Celebrating Women’s History Month
Happy Women’s History Month from Seeding Success!
We are grateful for the expertise and dedication that the women on our team—who make up the majority of the organization—contribute every day to improving outcomes for local children and their families. To close out Women’s History Month for 2025, three of our team members reflected on women who have deeply inspired them throughout their lives:
Melody Freeman, Director of Engagement
My grandmother, her name is Hazel Thompson. She was a missionary, and she's kind of where we learned almost everything from early on. I learned how to serve people and how to not be afraid. What we would do in the summers is go shopping at all these Goodwills and buy these miscellaneous bags full of things. And I never knew why until I started seeing what she was planning to do with it. We would go and deliver goods to single moms and people in need.
They actually wrote an article about her in the Commercial Appeal, I think maybe in the early nineties [“Fashion flash: Thrift is chic” by Dewanna Lofton]. But she would go and buy all of these bags, separate [them], and then deliver [them] for free to people in need. So we used to do that with her. She was an organist and so she was also a musician, singer. We attribute all of our benevolence and just our heart for service to her.
Racquel Harris, Director of Continuous Improvement
I'm from St. Louis, Missouri. My mom [Bobbie Watkins] is from a small town that doesn't even exist anymore. It's called Swift. She is one of 10 children, and she actually had 10 children. She lost two, so there were seven of us by the time I came around. So she had eight that she raised. She was a teenage mom, and she married fairly young and moved to St. Louis. Then her mom passed when she was 25, so she ended up taking five of her younger siblings and bringing them to St. Louis to raise them.
Through all of that, my mom eventually became a single mom.

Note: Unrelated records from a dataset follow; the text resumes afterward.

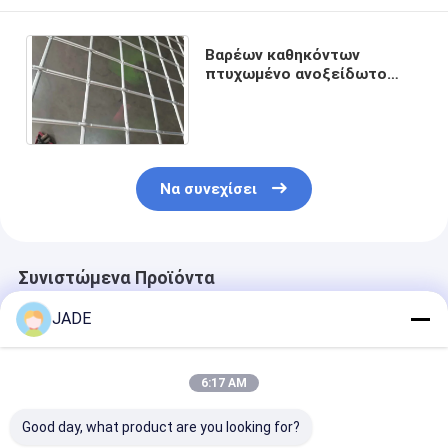
Βαρέων καθηκόντων
πτυχωμένο ανοξείδωτο
πλέγμα 10mm 100mm που
ανοίγει με τη σταθερή δομή
Να συνεχίσει
Συνιστώμενα Προϊόντα
JADE
6:17 AM
Good day, what product are you looking for?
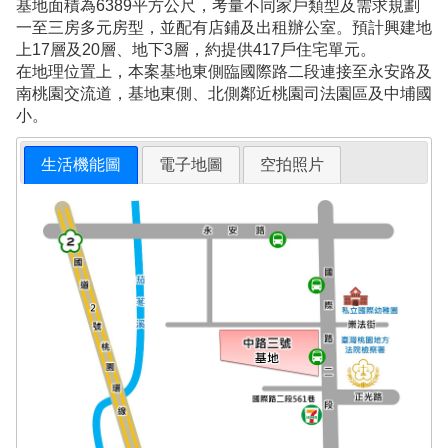
基地面積為6389平方公尺，考量不同家戶類型及需求規劃
一至三房多元房型，並配有店鋪及出租辦公室。預計興建地
上17層及20層、地下3層，約提供417戶住宅單元。
在地理位置上，本案基地東側臨國際路二段連接至永安路及
南桃園交流道，基地東側、北側鄰近桃園司法園區及中埔國
小。
生活機能圖
電子地圖
空拍照片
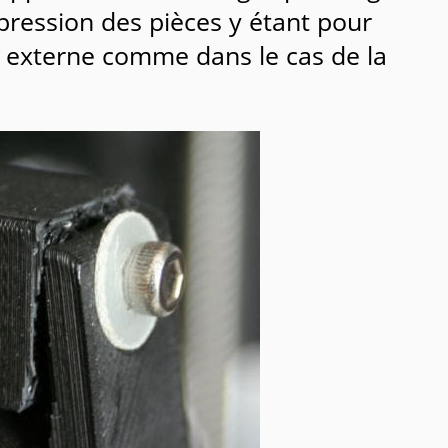
mpression des pièces y étant pour
e externe comme dans le cas de la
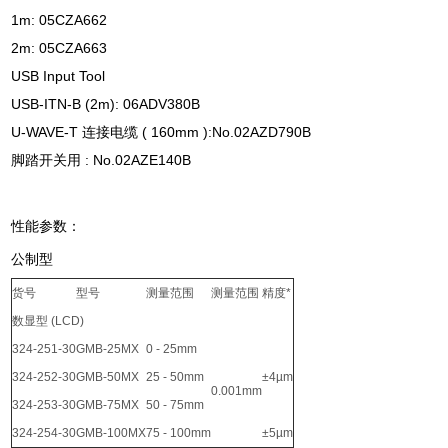
1m: 05CZA662
2m: 05CZA663
USB Input Tool
USB-ITN-B (2m): 06ADV380B
U-WAVE-T 连接电缆 ( 160mm ):No.02AZD790B
脚踏开关用 : No.02AZE140B
性能参数：
公制型
货号
型号
测量范围
测量范围
精度*
数显型 (LCD)
324-251-30
GMB-25MX
0 - 25mm
324-252-30
GMB-50MX
25 - 50mm
±4µm
0.001mm
324-253-30
GMB-75MX
50 - 75mm
324-254-30
GMB-100MX
75 - 100mm
±5µm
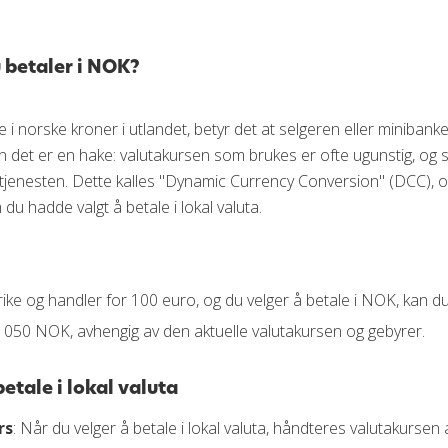
 betaler i NOK?
 i norske kroner i utlandet, betyr det at selgeren eller minibank
en det er en hake: valutakursen som brukes er ofte ugunstig, og 
 tjenesten. Dette kalles "Dynamic Currency Conversion" (DCC), o
du hadde valgt å betale i lokal valuta.
krike og handler for 100 euro, og du velger å betale i NOK, kan
1050 NOK, avhengig av den aktuelle valutakursen og gebyrer.
etale i lokal valuta
rs
: Når du velger å betale i lokal valuta, håndteres valutakursen 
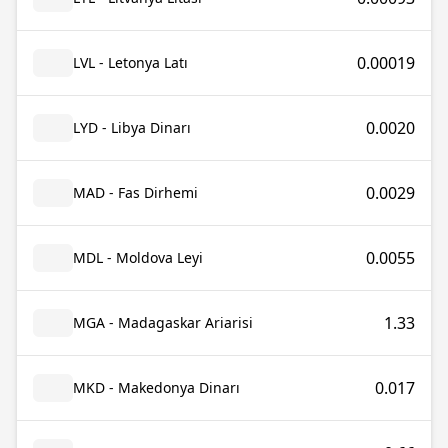
0.00019
LVL - Letonya Latı
0.0020
LYD - Libya Dinarı
0.0029
MAD - Fas Dirhemi
0.0055
MDL - Moldova Leyi
1.33
MGA - Madagaskar Ariarisi
0.017
MKD - Makedonya Dinarı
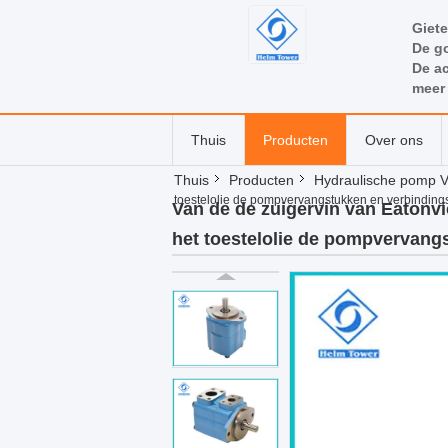
Giete
De go
De ac
meer
Thuis
Producten
Over ons
Thuis
Producten
Hydraulische pomp 
toestelolie de pompvervangstukken en verbindings
Van de de zuigervin van Eato
het toestelolie de pompvervang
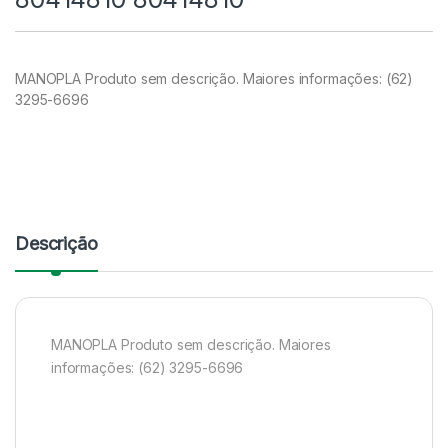
MANOPLA Produto sem descrição. Maiores informações: (62)
3295-6696
Descrição
MANOPLA Produto sem descrição. Maiores
informações: (62) 3295-6696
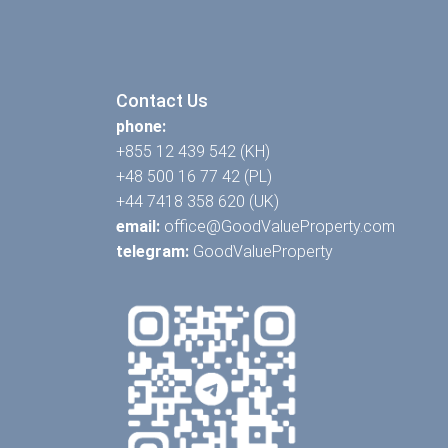
Contact Us
phone:
+855 12 439 542 (KH)
+48 500 16 77 42 (PL)
+44 7418 358 620 (UK)
email:
office@GoodValueProperty.com
telegram:
GoodValueProperty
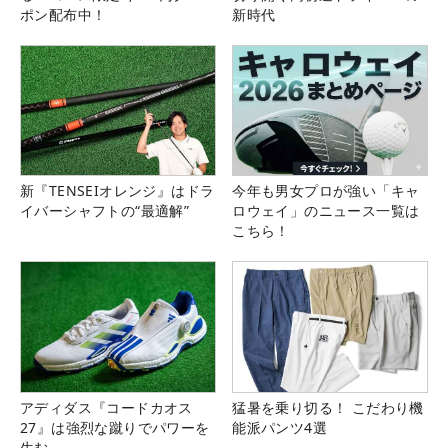
ポン配布中！
新時代
新『TENSEIオレンジ』はドラ
今年も男女プロが強い「キャ
イバーシャフトの“最適解”
ロウェイ」のニュース一覧は
こちら！
アディダス『コードカオス
猛暑を乗り切る！ こだわり機
27』は強烈な蹴りでパワーを
能派パンツ4選
生む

When I think about women who inspire me, she is just like the forefront of everything because I talk to her a lot, and I know about her struggles as a child and coming up in what is beyond poverty with so many siblings. Her mom was eventually a single mom as well, and understanding the hardships, even through all of that, she just always put family first.
She had her own children and she still raised five of her younger siblings because she refused to have them split up […] but she did all of that, and she got her GED when she was in her late thirties, early forties, and always just pushed to do everything that she could do for her family.
[My uncles and aunts] are just genuinely living full lives, happy people. And I think it was because of her and what she did. It grounded all of us into placing the importance on that which is important, which is the people in our lives and not things that may or may not be of value in the long run.
Rachel Starks, Public Policy Analyst
My mentor in grad school was Dr. Ruthbeth Finerman, and she was phenomenal. She was a mentor for me in the anthropology department at [the University of Memphis] as I was kind of transitioning out of [...] majoring in biology and was struggling with wanting to find something that was a little more human-centered work.
I was still interested in science, kind of an overlap with health, but really was starting to explore other social science classes. At the time, her expertise was in medical anthropology, which I had never heard of before, and it's very much human-centered and understanding from a qualitative perspective or interview or storytelling lens of how different perceptions, culture, experiences affect someone's health beyond just social determinants of health or beyond Western medicine and influence. So that alone was just a very fascinating focus area and field that I had not been exposed to before. That wasn't the path I ended up pursuing, but she also was very influential as far as what to do with my life and navigating grad school, navigating finances, understanding how to find my place in Memphis beyond just academia. I knew I wanted to work in Memphis, and she was a big proponent of that.
Aside from just the mentorship of things, she was just a delightful person. She brought so much joy and passion to everything she did and every interaction she had with people. That really is also something I carry with me, especially these days. It’s easy to carry a lot of the burden in this work and field we do, but she chose joy in everything she did. Some days, it feels like the more radical thing to do is to actively choose to find joy in your life, so I try to carry that.